WHO - International Day of Persons with Disability 2020

‘A day for all’

Today, 3 December 2020, is Disability Awareness Day and an opportunity to share a positive uplifting story.

Chris Nikic had been pushing through the gruelling race for more than 13 hours. It suddenly became too much. In the hot, humid air, he struggled to breathe. His feet burned as they pounded the pavement, his legs felt like concrete, and it seemed as if the muscles in his back had been put through a shredder.

Nikic, a 21-year-old, had started the day with determination. If he could overcome the challenge of this race — a 2.4-mile open-water swim followed by a 112-mile bike ride and a 26.2-mile run — and do it under 17 hours, he would be the first competitor with Down syndrome to complete an Ironman triathlon.

Such a feat would not just put him in the record books. It would also prove to himself and those around him that he could, in fact, do big things. And if he could do big things, then maybe one day he would be able to fulfil his ultimate dream: to live independently and have a wife and a family of his own.

It’s important to know that when Nikic was 5 months old, he endured open-heart surgery. He was so weak and had such poor balance that he did not walk on his own until he was 4. When he learned to run, it took months for him to discover how to swing his arms at his side instead of holding them straight above his head.

He said he always felt isolated growing up – until he found comfort in sports and found a local sports training group and set his sights on the Ironman. It was the ultimate test. Conquer it, and he felt he could do anything.

When he got to the marathon of the Ironman race,  It began well enough.

But at Mile 10, everything changed.
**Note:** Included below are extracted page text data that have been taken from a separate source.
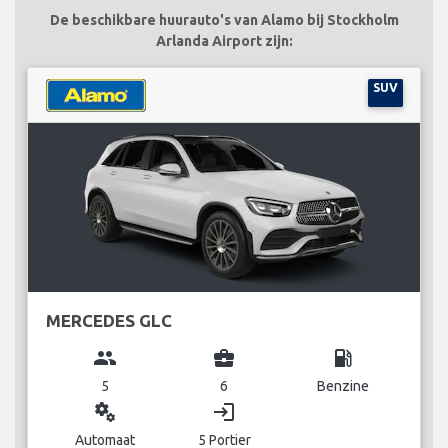
De beschikbare huurauto's van Alamo bij Stockholm
Arlanda Airport zijn:
SUV
MERCEDES GLC
group
business_center
local_gas_station
5
6
Benzine
miscellaneous_services
login
Automaat
5 Portier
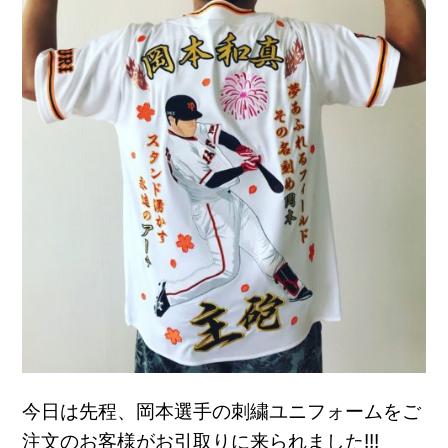
今日は先程、岡本選手の刺繍ユニフォームをご
注文のお客様がお引取りに来られました!!!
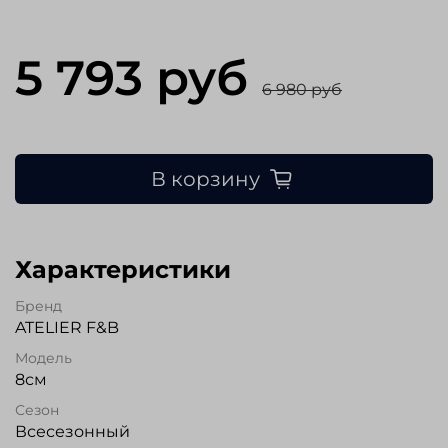
5 793 руб
6 980 руб
В корзину
Характеристики
Бренд
ATELIER F&B
Модель
8см
Сезон
Всесезонный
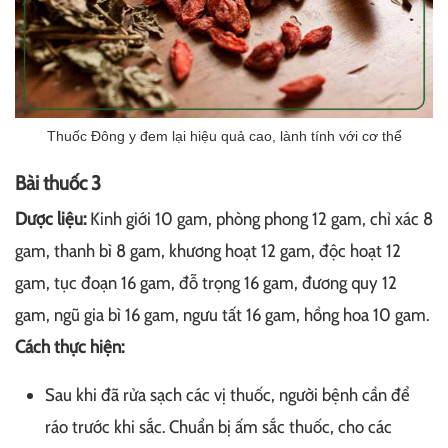
Thuốc Đông y đem lại hiệu quả cao, lành tính với cơ thể
Bài thuốc 3
Dược liệu:
Kinh giới 10 gam, phòng phong 12 gam, chỉ xác 8
gam, thanh bì 8 gam, khương hoạt 12 gam, độc hoạt 12
gam, tục đoạn 16 gam, đỗ trọng 16 gam, đương quy 12
gam, ngũ gia bì 16 gam, ngưu tất 16 gam, hồng hoa 10 gam.
Cách thực hiện:
Sau khi đã rửa sạch các vị thuốc, người bệnh cần để
ráo trước khi sắc. Chuẩn bị ấm sắc thuốc, cho các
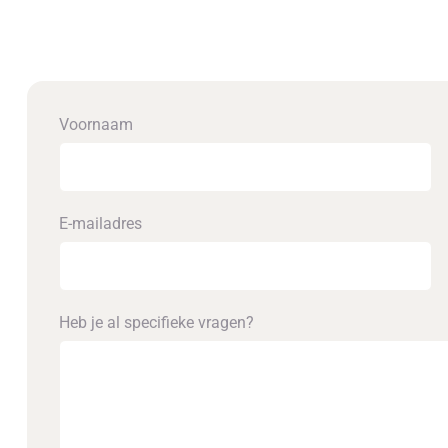
Voornaam
E-mailadres
Heb je al specifieke vragen?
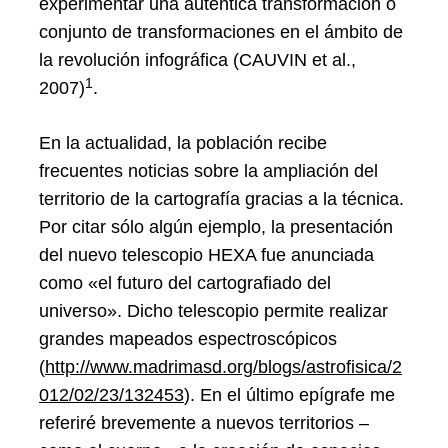
experimentar una auténtica transformación o
conjunto de transformaciones en el ámbito de
la revolución infográfica (CAUVIN et al.,
1
2007)
.
En la actualidad, la población recibe
frecuentes noticias sobre la ampliación del
territorio de la cartografía gracias a la técnica.
Por citar sólo algún ejemplo, la presentación
del nuevo telescopio HEXA fue anunciada
como «el futuro del cartografiado del
universo». Dicho telescopio permite realizar
grandes mapeados espectroscópicos
(
http://www.madrimasd.org/blogs/astrofisica/2
012/02/23/132453
). En el último epígrafe me
referiré brevemente a nuevos territorios –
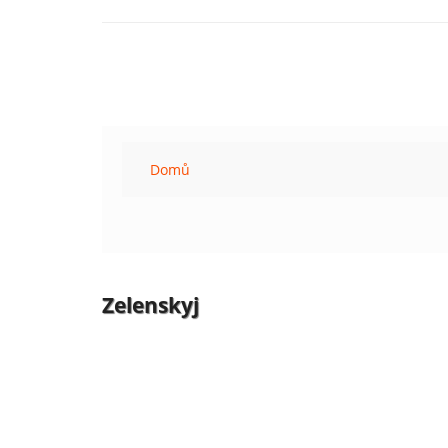
Domů
Zelenskyj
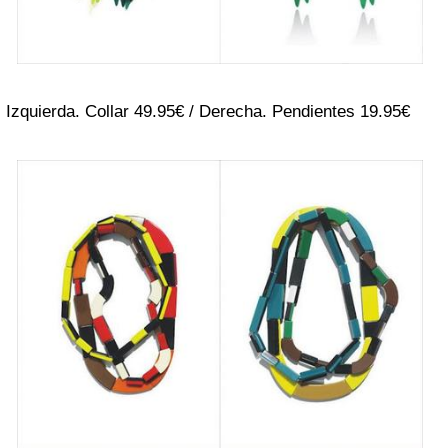
Izquierda. Collar 49.95€ / Derecha. Pendientes 19.95€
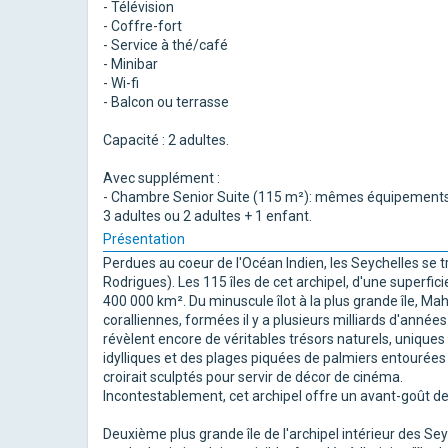
- Télévision
- Coffre-fort
- Service à thé/café
- Minibar
- Wi-fi
- Balcon ou terrasse
Capacité : 2 adultes.
Avec supplément :
- Chambre Senior Suite (115 m²): mêmes équipements, 1
3 adultes ou 2 adultes + 1 enfant.
Présentation
Perdues au coeur de l'Océan Indien, les Seychelles se
Rodrigues). Les 115 îles de cet archipel, d'une super
400 000 km². Du minuscule îlot à la plus grande île, Ma
coralliennes, formées il y a plusieurs milliards d'anné
révèlent encore de véritables trésors naturels, unique
idylliques et des plages piquées de palmiers entourées 
croirait sculptés pour servir de décor de cinéma.
Incontestablement, cet archipel offre un avant-goût d
Deuxième plus grande île de l'archipel intérieur des Se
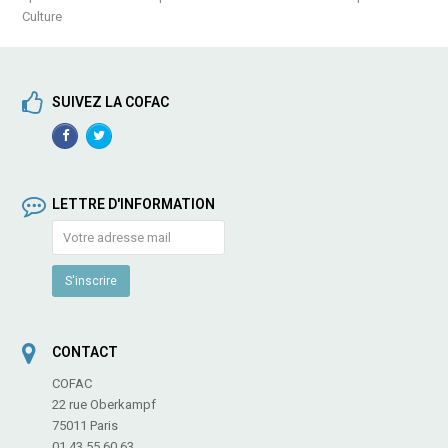
Culture
SUIVEZ LA COFAC
Facebook
TwitterProfile
Profile
LETTRE D'INFORMATION
CONTACT
COFAC
22 rue Oberkampf
75011 Paris
01 43 55 60 63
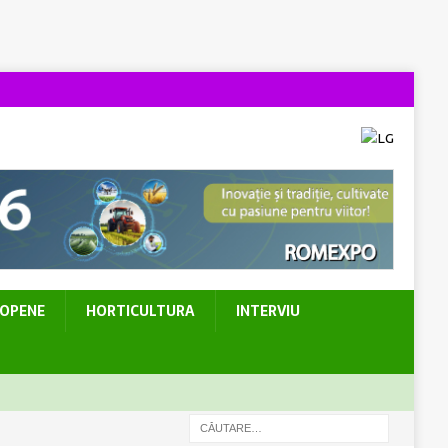
ROPENE
HORTICULTURA
INTERVIU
He slowed so much that it seemed he was barely moving at all. He began complaining about the pain. There was anguish in his eyes. His supporters huddled around him, doling out hugs, hoping to lift his spirits.

Nikic’s dad clutched his son, drew him close and whispered in his ear: “Are you going to let your pain win, or let your dreams win?”
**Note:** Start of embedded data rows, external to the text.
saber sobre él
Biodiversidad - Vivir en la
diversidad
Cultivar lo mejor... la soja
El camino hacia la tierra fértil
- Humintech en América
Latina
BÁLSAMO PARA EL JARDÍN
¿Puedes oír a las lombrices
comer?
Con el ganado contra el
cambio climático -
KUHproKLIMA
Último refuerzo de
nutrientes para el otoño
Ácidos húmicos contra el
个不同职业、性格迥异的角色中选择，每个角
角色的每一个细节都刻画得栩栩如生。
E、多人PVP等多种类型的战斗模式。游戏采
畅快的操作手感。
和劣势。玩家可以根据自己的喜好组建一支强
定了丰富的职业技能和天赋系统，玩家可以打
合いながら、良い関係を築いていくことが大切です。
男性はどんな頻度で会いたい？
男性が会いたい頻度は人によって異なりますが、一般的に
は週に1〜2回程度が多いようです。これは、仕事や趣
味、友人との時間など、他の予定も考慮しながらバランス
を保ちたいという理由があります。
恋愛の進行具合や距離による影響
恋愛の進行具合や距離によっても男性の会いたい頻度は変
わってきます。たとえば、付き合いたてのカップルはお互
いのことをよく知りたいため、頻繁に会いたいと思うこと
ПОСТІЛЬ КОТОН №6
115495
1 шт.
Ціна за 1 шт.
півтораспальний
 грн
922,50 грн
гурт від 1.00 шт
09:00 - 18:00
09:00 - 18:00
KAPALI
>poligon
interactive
Chris Nikic knew this wasn’t only about finishing an Ironman, but about showing himself what he could achieve in the future.
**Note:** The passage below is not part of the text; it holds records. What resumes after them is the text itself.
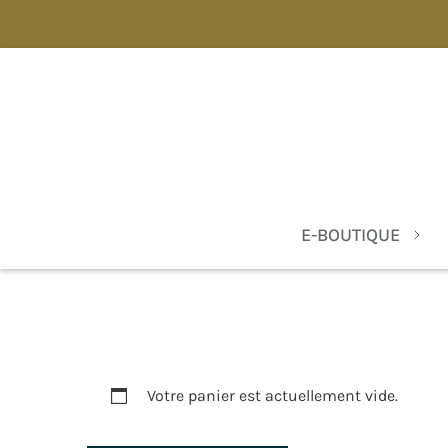
E-BOUTIQUE
Votre panier est actuellement vide.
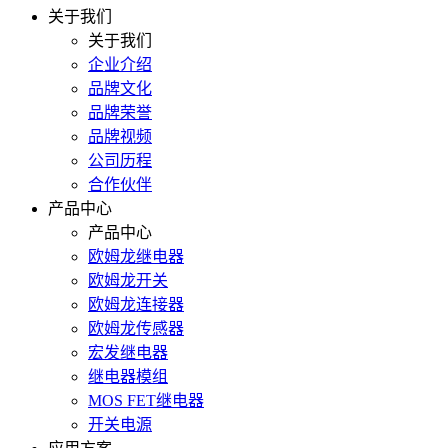
关于我们
关于我们
企业介绍
品牌文化
品牌荣誉
品牌视频
公司历程
合作伙伴
产品中心
产品中心
欧姆龙继电器
欧姆龙开关
欧姆龙连接器
欧姆龙传感器
宏发继电器
继电器模组
MOS FET继电器
开关电源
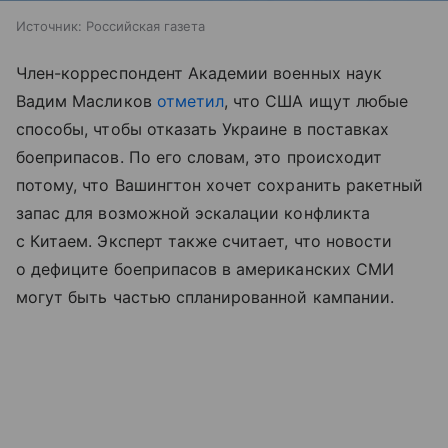
Источник:
Российская газета
Член-корреспондент Академии военных наук
Вадим Масликов
отметил
, что США ищут любые
способы, чтобы отказать Украине в поставках
боеприпасов. По его словам, это происходит
потому, что Вашингтон хочет сохранить ракетный
запас для возможной эскалации конфликта
с Китаем. Эксперт также считает, что новости
о дефиците боеприпасов в американских СМИ
могут быть частью спланированной кампании.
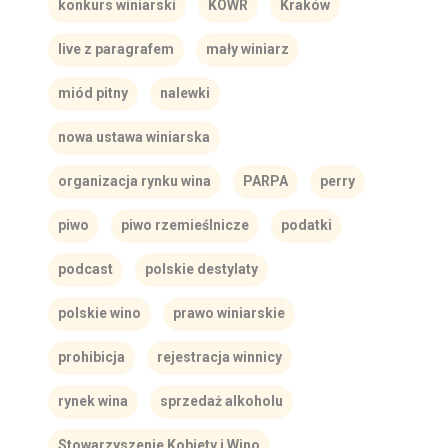
konkurs winiarski
KOWR
Kraków
live z paragrafem
mały winiarz
miód pitny
nalewki
nowa ustawa winiarska
organizacja rynku wina
PARPA
perry
piwo
piwo rzemieślnicze
podatki
podcast
polskie destylaty
polskie wino
prawo winiarskie
prohibicja
rejestracja winnicy
rynek wina
sprzedaż alkoholu
Stowarzyszenie Kobiety i Wino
“My dreams,” he told his father, “are going to win.”

He began to jog again.

One step forward. Two. Three. One step. Two. Three.

He found his rhythm. Nothing could stop him. He crossed the finish line with arms held high in celebration, and a little time to spare — 16 hours 46 minutes 9 seconds.

He said “I learned that there are no limits,” “Do not put a lid on me.” Nikic held tight onto his dreams, he showed patience and hopeful perseverance and guts. We could use a little more of that in this world.